───── Stored data

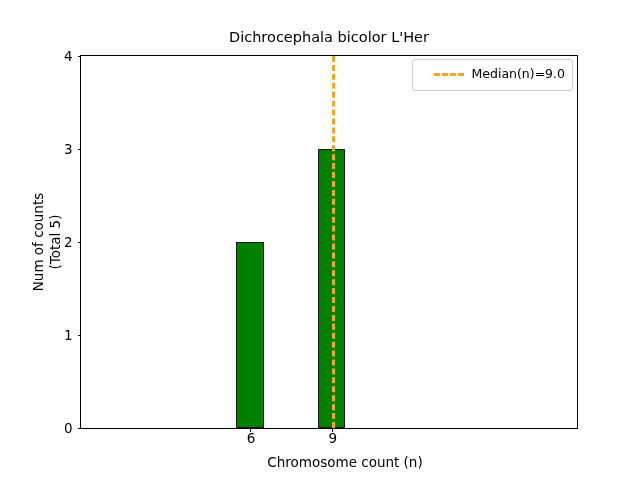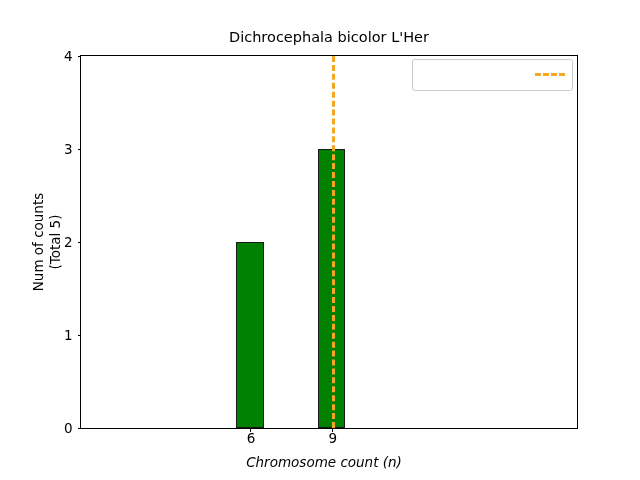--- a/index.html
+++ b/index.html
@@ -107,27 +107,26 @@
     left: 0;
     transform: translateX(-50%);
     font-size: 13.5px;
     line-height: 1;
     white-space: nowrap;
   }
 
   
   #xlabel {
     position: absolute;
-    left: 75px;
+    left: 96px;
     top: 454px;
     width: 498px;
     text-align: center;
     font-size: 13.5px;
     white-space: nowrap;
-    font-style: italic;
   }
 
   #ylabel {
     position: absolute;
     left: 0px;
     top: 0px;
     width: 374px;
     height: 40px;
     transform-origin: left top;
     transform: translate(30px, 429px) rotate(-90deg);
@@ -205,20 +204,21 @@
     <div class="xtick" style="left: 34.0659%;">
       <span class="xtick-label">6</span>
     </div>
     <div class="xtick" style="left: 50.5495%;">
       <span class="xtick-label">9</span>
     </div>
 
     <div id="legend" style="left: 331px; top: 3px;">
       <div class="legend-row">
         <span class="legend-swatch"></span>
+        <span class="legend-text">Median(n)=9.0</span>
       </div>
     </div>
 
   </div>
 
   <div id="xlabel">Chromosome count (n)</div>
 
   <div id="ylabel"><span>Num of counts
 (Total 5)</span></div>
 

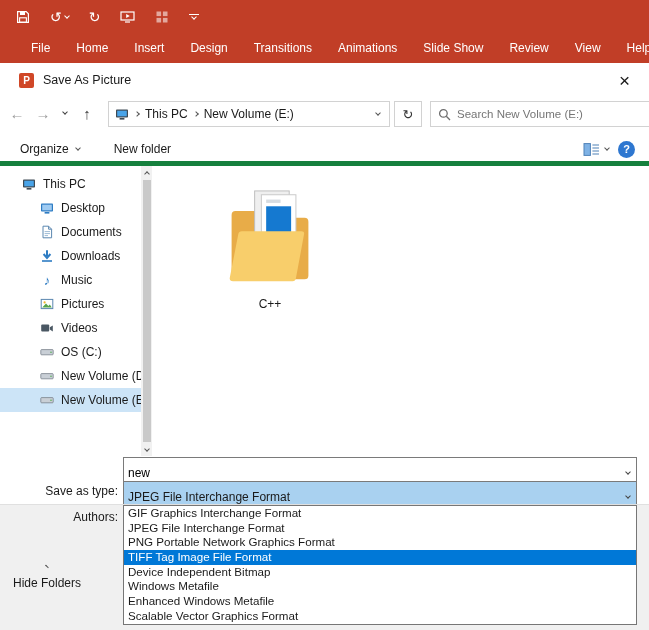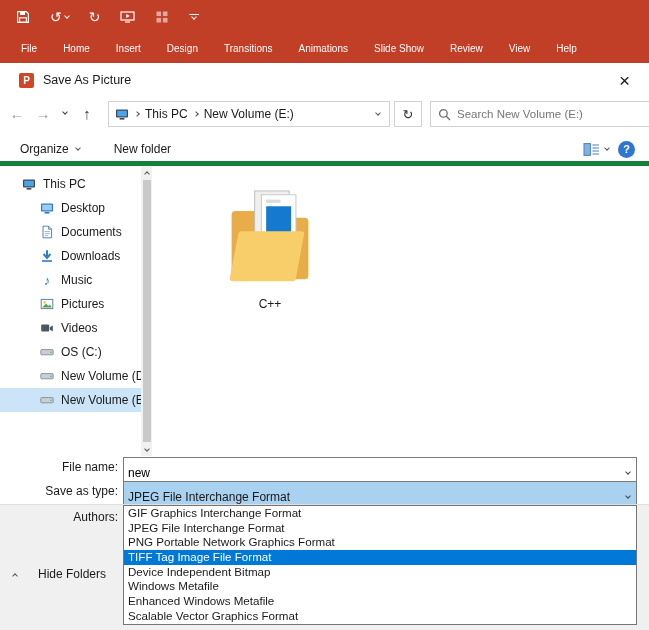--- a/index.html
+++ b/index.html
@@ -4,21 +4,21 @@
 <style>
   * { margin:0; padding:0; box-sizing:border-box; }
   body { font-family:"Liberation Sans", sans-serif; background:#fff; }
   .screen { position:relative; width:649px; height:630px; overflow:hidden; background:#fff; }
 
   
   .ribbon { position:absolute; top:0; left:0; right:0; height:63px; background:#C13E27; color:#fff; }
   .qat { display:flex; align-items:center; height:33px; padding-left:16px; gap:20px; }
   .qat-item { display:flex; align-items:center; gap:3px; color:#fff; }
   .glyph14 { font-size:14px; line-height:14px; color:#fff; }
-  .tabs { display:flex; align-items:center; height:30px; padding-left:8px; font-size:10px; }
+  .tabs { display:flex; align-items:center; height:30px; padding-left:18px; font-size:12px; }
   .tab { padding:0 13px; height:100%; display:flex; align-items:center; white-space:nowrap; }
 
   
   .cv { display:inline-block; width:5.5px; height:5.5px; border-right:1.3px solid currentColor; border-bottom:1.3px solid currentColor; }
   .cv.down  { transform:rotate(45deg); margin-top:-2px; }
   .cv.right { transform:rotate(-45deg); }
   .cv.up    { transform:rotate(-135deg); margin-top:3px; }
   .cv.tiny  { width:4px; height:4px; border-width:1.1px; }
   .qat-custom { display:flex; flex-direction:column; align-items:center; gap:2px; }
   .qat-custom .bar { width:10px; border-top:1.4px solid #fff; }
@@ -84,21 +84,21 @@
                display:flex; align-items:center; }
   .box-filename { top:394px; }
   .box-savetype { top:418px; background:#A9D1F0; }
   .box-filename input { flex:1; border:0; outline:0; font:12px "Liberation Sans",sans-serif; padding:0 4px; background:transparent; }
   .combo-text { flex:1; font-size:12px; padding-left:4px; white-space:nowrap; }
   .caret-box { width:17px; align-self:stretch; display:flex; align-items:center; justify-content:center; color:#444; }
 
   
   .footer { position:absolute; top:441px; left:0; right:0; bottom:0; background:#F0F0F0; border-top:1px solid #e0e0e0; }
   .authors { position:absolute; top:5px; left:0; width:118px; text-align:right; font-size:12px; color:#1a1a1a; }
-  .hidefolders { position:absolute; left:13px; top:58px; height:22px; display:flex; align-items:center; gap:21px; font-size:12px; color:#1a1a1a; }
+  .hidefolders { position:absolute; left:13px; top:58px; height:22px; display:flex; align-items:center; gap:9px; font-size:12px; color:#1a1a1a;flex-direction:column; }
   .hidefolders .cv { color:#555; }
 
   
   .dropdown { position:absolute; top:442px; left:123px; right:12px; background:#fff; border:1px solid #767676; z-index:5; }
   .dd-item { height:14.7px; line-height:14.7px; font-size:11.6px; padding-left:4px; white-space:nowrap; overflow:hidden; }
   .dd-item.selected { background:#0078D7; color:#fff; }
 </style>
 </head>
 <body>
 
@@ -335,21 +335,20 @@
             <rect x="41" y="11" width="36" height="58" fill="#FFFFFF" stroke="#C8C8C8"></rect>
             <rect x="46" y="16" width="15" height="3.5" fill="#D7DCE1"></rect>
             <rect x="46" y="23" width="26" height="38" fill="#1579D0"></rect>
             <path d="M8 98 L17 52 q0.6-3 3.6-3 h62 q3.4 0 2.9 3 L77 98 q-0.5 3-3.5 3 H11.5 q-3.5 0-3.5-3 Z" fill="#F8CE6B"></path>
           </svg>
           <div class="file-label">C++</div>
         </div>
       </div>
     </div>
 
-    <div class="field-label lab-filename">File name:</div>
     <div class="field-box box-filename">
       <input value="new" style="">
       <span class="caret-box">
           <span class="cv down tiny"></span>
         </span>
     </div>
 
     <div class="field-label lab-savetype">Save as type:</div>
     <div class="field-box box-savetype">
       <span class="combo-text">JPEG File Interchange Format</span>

──────────
───── Stored data

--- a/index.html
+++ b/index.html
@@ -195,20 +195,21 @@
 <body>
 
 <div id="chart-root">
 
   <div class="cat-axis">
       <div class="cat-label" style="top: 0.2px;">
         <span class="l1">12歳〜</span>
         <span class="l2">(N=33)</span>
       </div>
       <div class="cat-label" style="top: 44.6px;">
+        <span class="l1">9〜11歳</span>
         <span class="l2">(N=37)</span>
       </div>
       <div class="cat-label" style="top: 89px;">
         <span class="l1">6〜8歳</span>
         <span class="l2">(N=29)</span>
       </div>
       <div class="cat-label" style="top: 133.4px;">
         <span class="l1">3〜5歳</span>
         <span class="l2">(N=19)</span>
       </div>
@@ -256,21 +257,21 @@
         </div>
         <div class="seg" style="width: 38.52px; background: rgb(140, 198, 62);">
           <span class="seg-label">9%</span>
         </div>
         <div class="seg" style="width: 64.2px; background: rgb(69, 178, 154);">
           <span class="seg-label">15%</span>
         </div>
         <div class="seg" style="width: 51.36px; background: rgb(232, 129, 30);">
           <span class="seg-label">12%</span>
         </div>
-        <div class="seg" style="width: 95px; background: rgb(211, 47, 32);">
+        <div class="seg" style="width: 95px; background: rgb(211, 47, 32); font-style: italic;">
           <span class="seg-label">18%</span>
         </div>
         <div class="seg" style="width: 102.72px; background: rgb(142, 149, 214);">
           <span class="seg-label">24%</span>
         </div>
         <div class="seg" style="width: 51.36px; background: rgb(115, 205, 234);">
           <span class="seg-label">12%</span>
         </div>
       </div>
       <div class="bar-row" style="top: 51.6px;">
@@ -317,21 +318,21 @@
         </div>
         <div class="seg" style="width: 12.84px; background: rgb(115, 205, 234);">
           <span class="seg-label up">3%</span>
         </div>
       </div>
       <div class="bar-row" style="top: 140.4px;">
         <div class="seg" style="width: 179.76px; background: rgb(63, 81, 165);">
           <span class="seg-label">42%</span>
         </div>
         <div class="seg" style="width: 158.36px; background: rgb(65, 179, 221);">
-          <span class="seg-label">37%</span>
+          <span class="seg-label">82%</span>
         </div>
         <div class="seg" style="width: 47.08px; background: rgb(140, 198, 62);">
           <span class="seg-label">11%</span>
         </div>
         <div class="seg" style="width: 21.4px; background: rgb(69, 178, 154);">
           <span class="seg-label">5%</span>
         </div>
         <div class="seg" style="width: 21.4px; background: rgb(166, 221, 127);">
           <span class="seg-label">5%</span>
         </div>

──────────

The reply should hold only the lines of the listing above starting at the line containing "display:flex; align-items:center; gap:21px;" and ending at the line containing "L17 52 q0.6-3", exactly as written.

-  .hidefolders { position:absolute; left:13px; top:58px; height:22px; display:flex; align-items:center; gap:21px; font-size:12px; color:#1a1a1a; }
+  .hidefolders { position:absolute; left:13px; top:58px; height:22px; display:flex; align-items:center; gap:9px; font-size:12px; color:#1a1a1a;flex-direction:column; }
   .hidefolders .cv { color:#555; }
 
   
   .dropdown { position:absolute; top:442px; left:123px; right:12px; background:#fff; border:1px solid #767676; z-index:5; }
   .dd-item { height:14.7px; line-height:14.7px; font-size:11.6px; padding-left:4px; white-space:nowrap; overflow:hidden; }
   .dd-item.selected { background:#0078D7; color:#fff; }
 </style>
 </head>
 <body>
 
@@ -335,21 +335,20 @@
             <rect x="41" y="11" width="36" height="58" fill="#FFFFFF" stroke="#C8C8C8"></rect>
             <rect x="46" y="16" width="15" height="3.5" fill="#D7DCE1"></rect>
             <rect x="46" y="23" width="26" height="38" fill="#1579D0"></rect>
             <path d="M8 98 L17 52 q0.6-3 3.6-3 h62 q3.4 0 2.9 3 L77 98 q-0.5 3-3.5 3 H11.5 q-3.5 0-3.5-3 Z" fill="#F8CE6B"></path>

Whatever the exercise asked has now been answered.